El lío de Burgos y lo del derecho a decidir
Opinión
19 Jan 2014. Actualizado a las 07:00 h.
Los vecinos de Burgos que no quieren que la avenida donde viven se convierta en un bulevar con aparcamiento subterráneo han ejercido, en términos estrictos, eso que ahora llaman algunos el derecho a decidir.
Es decir, si existe el derecho a que un colectivo de personas decida por su cuenta lo que quiere en cualquier situación y al margen por completo de lo que establecen las leyes aplicables, no hay duda alguna de que los vecinos burgaleses de Gamonal tienen tanto derecho a que se respete su soberana voluntad como el que dicen tener los nacionalistas catalanes, vascos o gallegos a que se respete la de sus respectivos territorios.

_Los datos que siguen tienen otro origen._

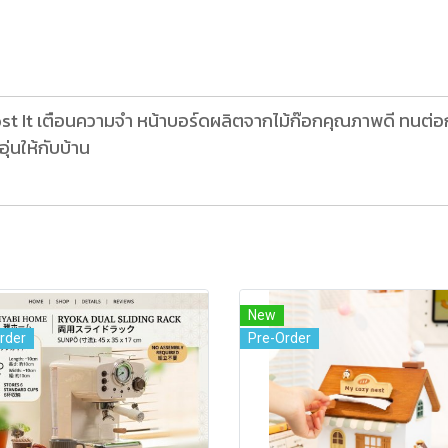
ost It เตือนความจำ หน้าบอร์ดผลิตจากไม้ก๊อกคุณภาพดี ทนต่
่นให้กับบ้าน
New
rder
Pre-Order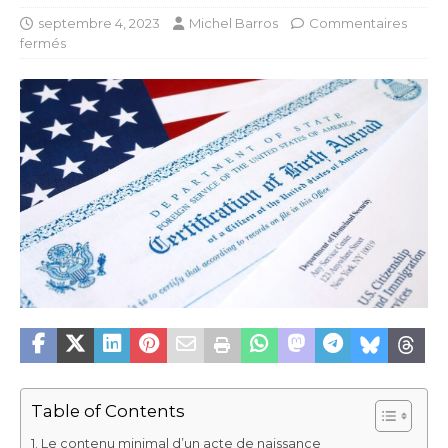
septembre 4, 2023
Michel Barros
Commentaires
fermés
Table of Contents
Le contenu minimal d’un acte de naissance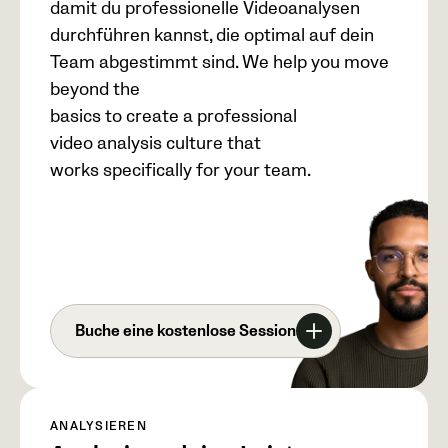
damit du professionelle Videoanalysen
durchführen kannst, die optimal auf dein
Team abgestimmt sind. We help you move
beyond the
basics to create a professional
video analysis culture that
works specifically for your team.
Buche eine kostenlose Session
ANALYSIEREN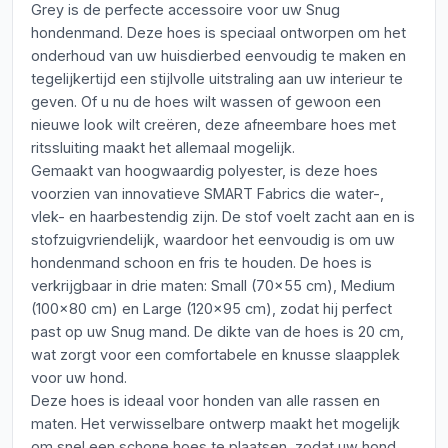
Grey is de perfecte accessoire voor uw Snug
hondenmand. Deze hoes is speciaal ontworpen om het
onderhoud van uw huisdierbed eenvoudig te maken en
tegelijkertijd een stijlvolle uitstraling aan uw interieur te
geven. Of u nu de hoes wilt wassen of gewoon een
nieuwe look wilt creëren, deze afneembare hoes met
ritssluiting maakt het allemaal mogelijk.
Gemaakt van hoogwaardig polyester, is deze hoes
voorzien van innovatieve SMART Fabrics die water-,
vlek- en haarbestendig zijn. De stof voelt zacht aan en is
stofzuigvriendelijk, waardoor het eenvoudig is om uw
hondenmand schoon en fris te houden. De hoes is
verkrijgbaar in drie maten: Small (70x55 cm), Medium
(100x80 cm) en Large (120x95 cm), zodat hij perfect
past op uw Snug mand. De dikte van de hoes is 20 cm,
wat zorgt voor een comfortabele en knusse slaapplek
voor uw hond.
Deze hoes is ideaal voor honden van alle rassen en
maten. Het verwisselbare ontwerp maakt het mogelijk
om snel een schone hoes te plaatsen, zodat uw hond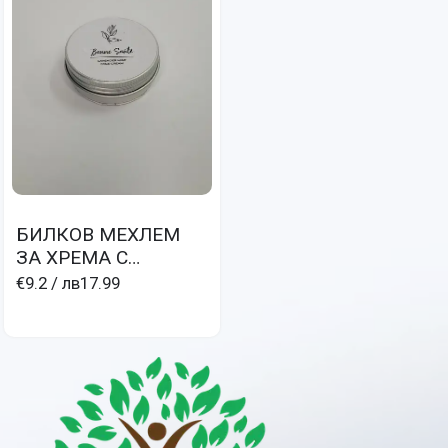
БИЛКОВ МЕХЛЕМ
ЗА ХРЕМА С
МЕНТОВО МАСЛО И
€9.2
/ лв17.99
ЛАВАНДУЛА- CRÉM
AVEC MENTHAE ET
LAVANDULAE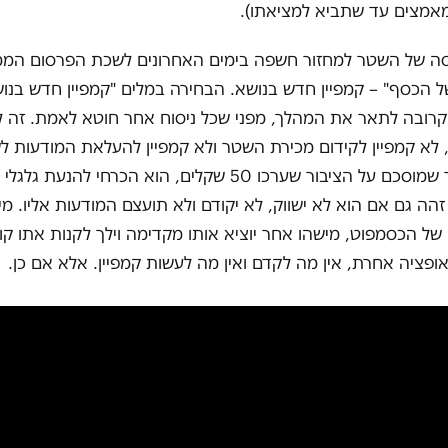
אמצים עד שתביא למציאתו).
ה של השטר למחזור חשפה בימים האחרונים לשכת הפרסום המ
 הכסף" – קמפיין חדש בנושא. הבחירה במלים "קמפיין חדש בנוש
רובה לתאר את המהלך, מפני שכל ניסוח אחר חוטא לאמת. זה לא
 לא קמפיין לקידום מכירת השטר ולא קמפיין להעלאת המודעות ל
הנדון הוא נייר שמוסכם על הציבור שערכו 50 שקלים, הוא הכרחי ל
זהה גם אם הוא לא ישווק, לא יקודם ולא תועצם המודעות אליו. מיש
של הכסמפוט, מישהו אחר יוציא אותו מקדימה וילך לקנות אתו קול
 אופציה אחרת, אין מה לקדם ואין מה לעשות קמפיין. אלא אם כן.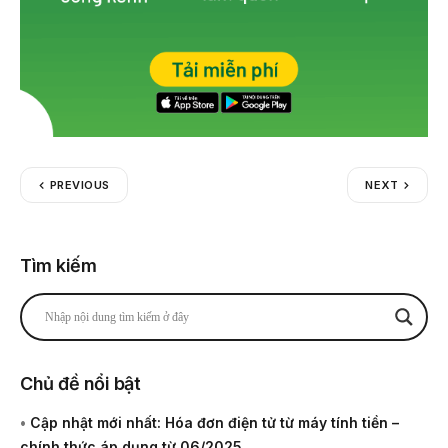
PREVIOUS
NEXT
Tìm kiếm
Chủ đề nổi bật
•
Cập nhật mới nhất: Hóa đơn điện tử từ máy tính tiền –
chính thức áp dụng từ 06/2025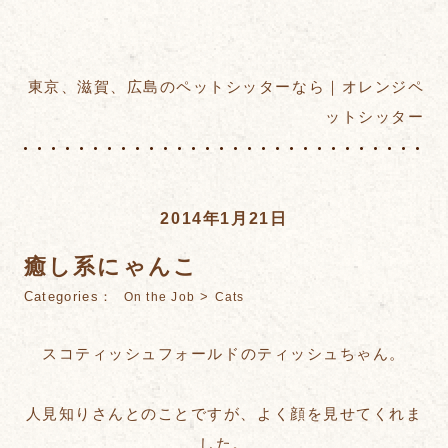
東京、滋賀、広島のペットシッターなら｜オレンジペ
ットシッター
2014年1月21日
癒し系にゃんこ
Categories：
>
On the Job
Cats
スコティッシュフォールドのティッシュちゃん。
人見知りさんとのことですが、よく顔を見せてくれま
した。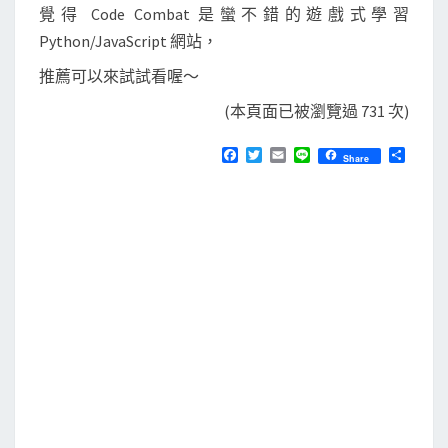
覺得 Code Combat 是蠻不錯的遊戲式學習
Python/JavaScript 網站，
推薦可以來試試看喔～
(本頁面已被瀏覽過 731 次)
F
T
E
L
分
Share
a
w
m
i
享
c
i
a
n
e
t
i
e
b
t
l
o
e
o
r
k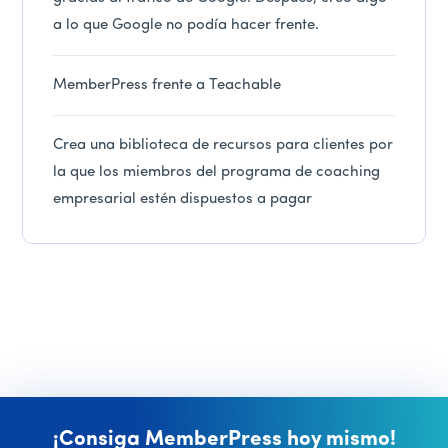
a lo que Google no podía hacer frente.
MemberPress frente a Teachable
Crea una biblioteca de recursos para clientes por
la que los miembros del programa de coaching
empresarial estén dispuestos a pagar
¡Consiga MemberPress hoy mismo!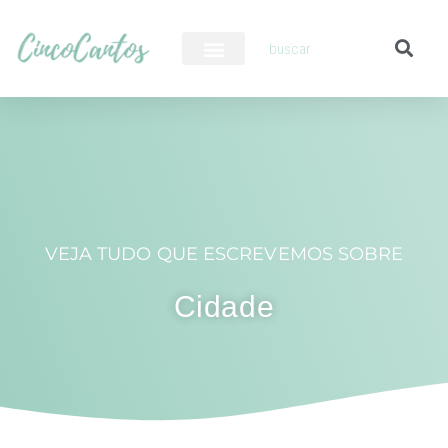
PILOTO AUTOMÁTICO
VEJA TUDO QUE ESCREVEMOS SOBRE
Cidade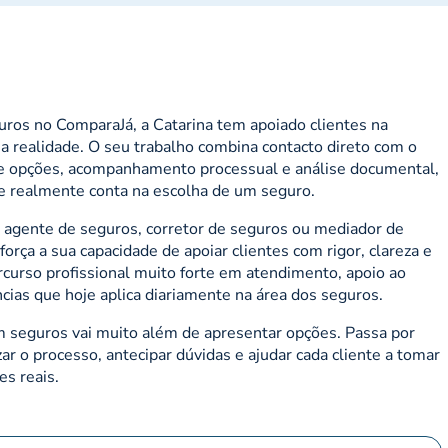
ros no ComparaJá, a Catarina tem apoiado clientes na
a realidade. O seu trabalho combina contacto direto com o
 de opções, acompanhamento processual e análise documental,
ue realmente conta na escolha de um seguro.
 agente de seguros, corretor de seguros ou mediador de
orça a sua capacidade de apoiar clientes com rigor, clareza e
ercurso profissional muito forte em atendimento, apoio ao
ncias que hoje aplica diariamente na área dos seguros.
em seguros vai muito além de apresentar opções. Passa por
zar o processo, antecipar dúvidas e ajudar cada cliente a tomar
s reais.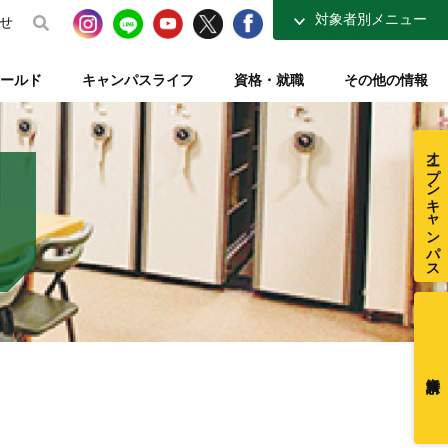
対象者別メニュー
せ
高校生の方へ
ールド
キャンパスライフ
資格・就職
その他の情報
社会人・大学生の方へ
得講座
介
ナーコース
ト【資格取得を支える】
整復師と整体師の違い
テレビ・ラジオ放送【元気もりもり学園】
指定校推薦入試
柔道整復学科 講師紹介
夜間コース特集
一般入試【テキスト入試】
施設・図書室紹介
オープンキャンパス
在校生ページ
センター
練給付制度
クラブ活動紹介
卒業生の方へ
ミュージアム
採用ご担当者様へ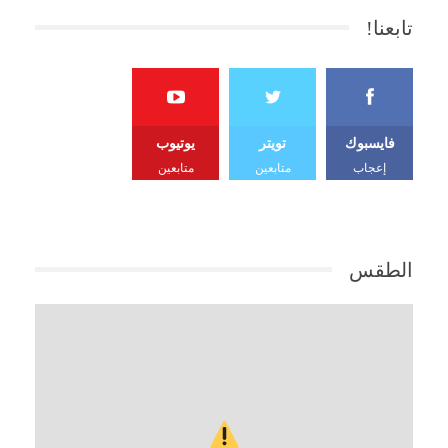
تابعنا!
فايسبوك
تويتر
يوتيوب
إعجاب
متابعين
متابعين
الطقس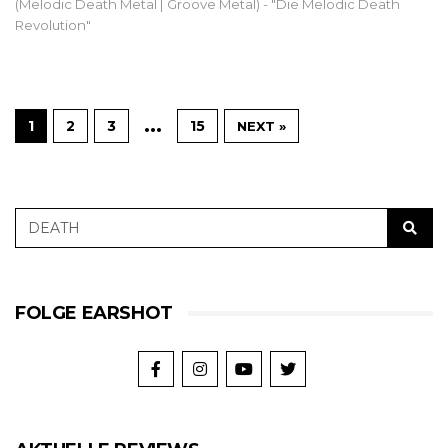
(Melodic Death Metal | Groove Metal) - "Die Melodic Death
Revolution"
…
1
2
3
15
NEXT »
FOLGE EARSHOT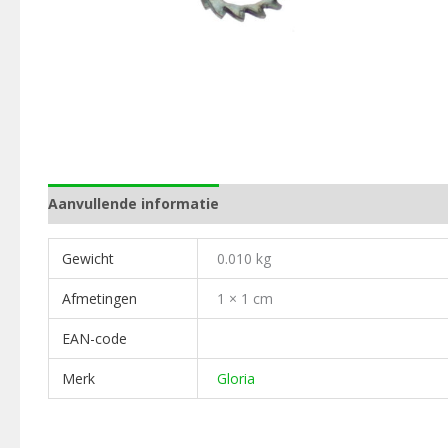
Aanvullende informatie
Gewicht
0.010 kg
Afmetingen
1 × 1 cm
EAN-code
Merk
Gloria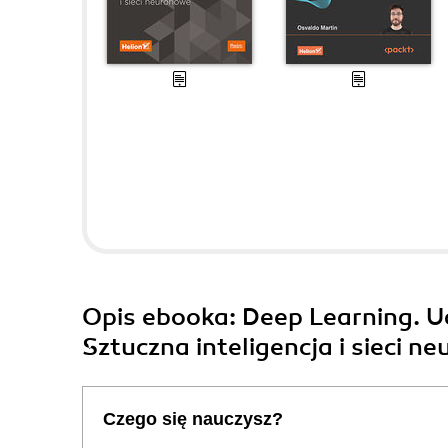
Opis
ebooka
: Deep Learning. U
Sztuczna inteligencja i sieci n
Czego się nauczysz?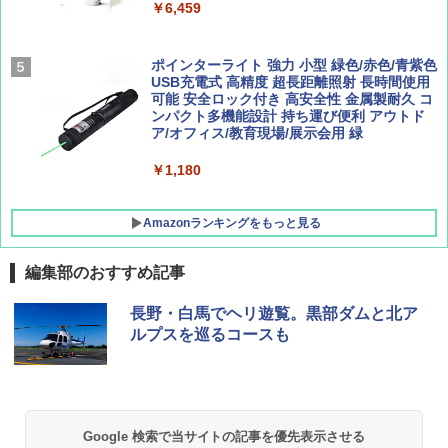
￥9,990
￥6,459
￥1,760
￥1,540
[キャンパーズコレクション 山善] 傘みたいに
ポインターライト 強力 小型 緑色/赤色/青紫色
広げるだけ パッとサッとテント キューブワ
USB充電式 高精度 超長距離照射 長時間使用
イド ブラックコーティング フルクローズ メ
可能 安全ロック付き 高安全性 金属製耐久 コ
ッシュ 4人用 簡単設置 ポップアップテント P
ンパクト多機能設計 持ち運び便利 アウトド
ATCW-150B エクルベージュ
ア/オフィス/教育現場/展示会用 緑
￥-
￥1,180
Amazonランキングをもっと見る
編集部のおすすめ記事
長野・白馬でヘリ遊覧。黒部ダムと北ア
ルプスを巡るコースも
Google 検索で当サイトの記事を優先表示させる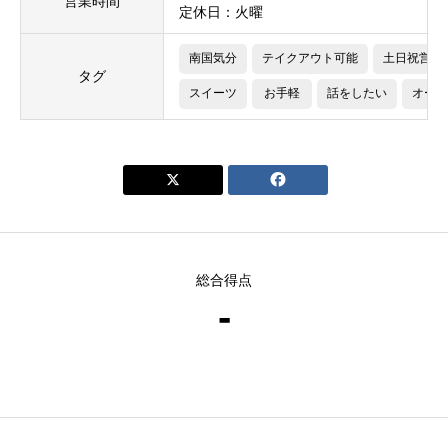
営業時間
定休日：火曜
南国気分
テイクアウト可能
土日祝営業
タグ
スイーツ
お手軽
話をしたい
オーシ


総合得点
-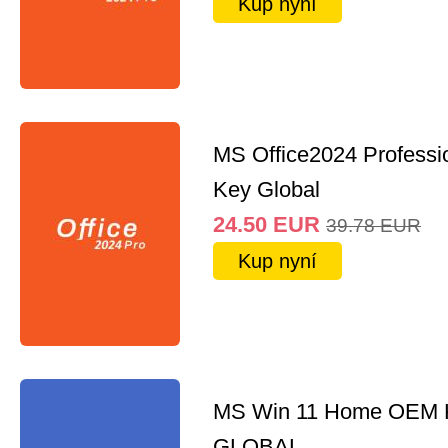
Kup nyní
MS Office2024 Professi
Key Global
24.50
EUR
39.78
EUR
Kup nyní
MS Win 11 Home OEM
GLOBAL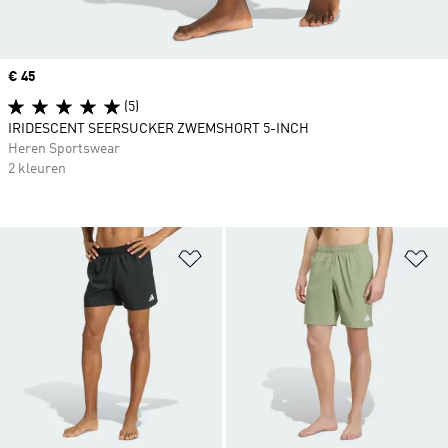
Price
€ 45
(5)
IRIDESCENT SEERSUCKER ZWEMSHORT 5-INCH
Heren Sportswear
2 kleuren
Op verlanglijst zetten
Op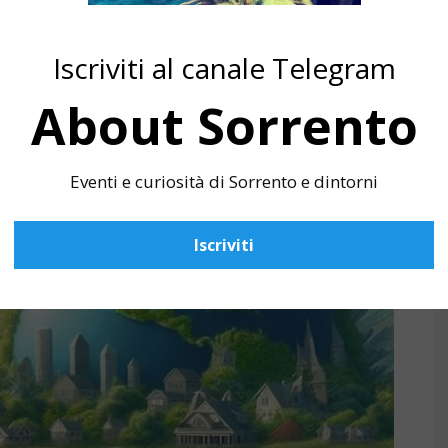
Iscriviti al canale Telegram
About Sorrento
Eventi e curiosità di Sorrento e dintorni
Iscriviti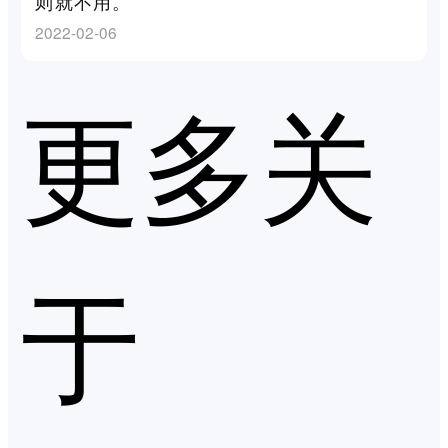
则就不用。
2022-02-06
更多关
于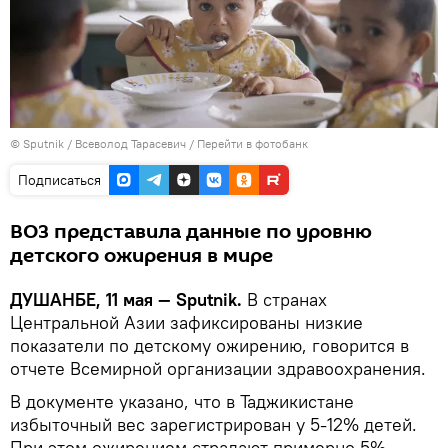
©
Sputnik
/ Всеволод Тарасевич
/
Перейти в фотобанк
Подписаться
ВОЗ представила данные по уровню
детского ожирения в мире
ДУШАНБЕ, 11 мая — Sputnik.
В странах
Центральной Азии зафиксированы низкие
показатели по детскому ожирению, говорится в
отчете Всемирной организации здравоохранения.
В документе указано, что в Таджикистане
избыточный вес зарегистрирован у 5-12% детей.
При этом ожирением страдают примерно 5%.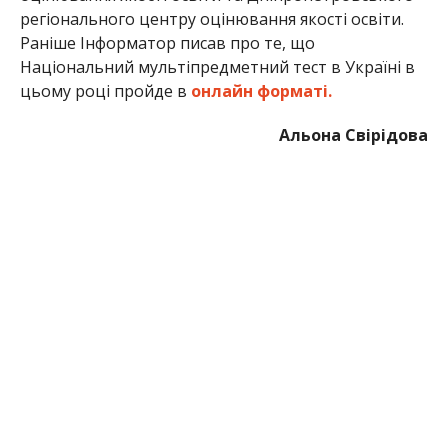
регіонального центру оцінювання якості освіти.
Раніше Інформатор писав про те, що
Національний мультіпредметний тест в Україні в
цьому році пройде в
онлайн форматі.
Альона Свірідова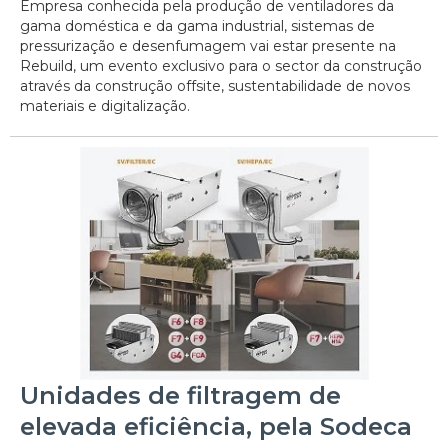
Empresa conhecida pela produção de ventiladores da
gama doméstica e da gama industrial, sistemas de
pressurização e desenfumagem vai estar presente na
Rebuild, um evento exclusivo para o sector da construção
através da construção offsite, sustentabilidade de novos
materiais e digitalização.
Unidades de filtragem de
elevada eficiência, pela Sodeca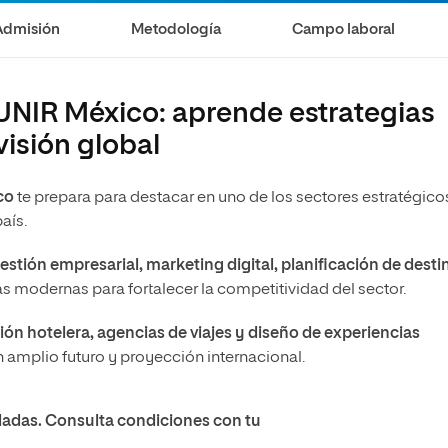
Admisión
Metodología
Campo laboral
 UNIR México: aprende estrategias
isión global
a
co
te prepara para destacar en uno de los sectores estratégico
país.
stión empresarial, marketing digital, planificación de desti
as modernas para fortalecer la competitividad del sector.
ón hotelera, agencias de viajes y diseño de experiencias
n amplio futuro y proyección internacional.
adas. Consulta condiciones con tu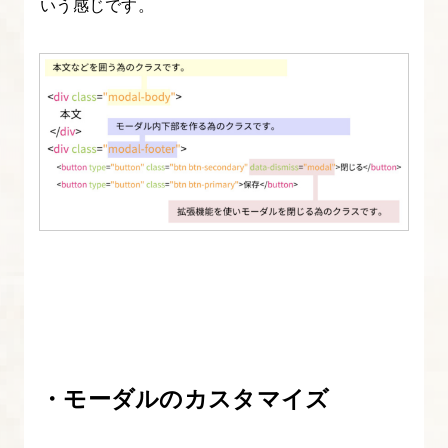
いう感じです。
よ
う
【図
解
た
っ
ぷ
り
Bootstrap
入
門】
9.
Bootstrap
・モーダルのカスタマイズ
の
フ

Pues, sentado como válido el principio de que la democracia consiste en que cada grupo humano decide lo que le place, al margen de los procedimientos legalmente previstos para adoptar tales decisiones, no se ve la razón que puede haber para afirmar que tienen ese derecho las regiones, pero no las provincias, los pueblos y ciudades o los barrios.
España, país tan original y pintoresco por tantos y tan diferentes motivos, se convertiría, así, en la admiración (o el hazmerreír) de todo el mundo por la invención de un modelo de democracia que tendría como único inconveniente -una mera fruslería- que haría imposible la vida en sociedad.
¿Que una provincia quiere que allí no se instalen centros de rehabilitación de drogodependientes? Bastaría con aprobarlo en una algarada callejera y ya tendríamos los centros vetados en ese territorio. ¿Que un barrio de lujo rechaza que se construyan viviendas sociales en su entorno? Manifestación al canto y se terminó la discusión. ¿Que en una región se opta por la abolición de los impuestos? Pues dicho y hecho: se queman contenedores y se deja de pagar.
El ahorro que todo ello supondría en representantes públicos sería formidable, pues ¿para qué elegir instituciones representativas si los ciudadanos podrían decidir siempre, en plena calle, lo que estimasen oportuno? No sería esto la democracia directa, sino la democracia directísima, democratísima y, ¿cómo no?, algaradísima. Una maravilla que podríamos convertir en mascarón de proa de la tan cacareada marca España: el nuestro, ¡el país más democrático del mundo! Ahí es nada. ¿Cómo comparar con eso, la catedral de León, el Museo del Prado o la Giralda de Sevilla?
Si esto es lo que deseamos, adelante: todos en mogollón, a decidirlo todo a mano alzada o luna rota. ¿Y la ley? ¡La ley, al paredón! Aunque no estaría de más tener un dato, antes de echarse a rodar por el barranco de la soberanía indelegable: la única experiencia histórica en que existió un delirio similar fue la del período jacobino de la Revolución Francesa, experiencia que culminó, como es sabido, en la etapa de El Terror. Primero fue el lío? y después la guillotina.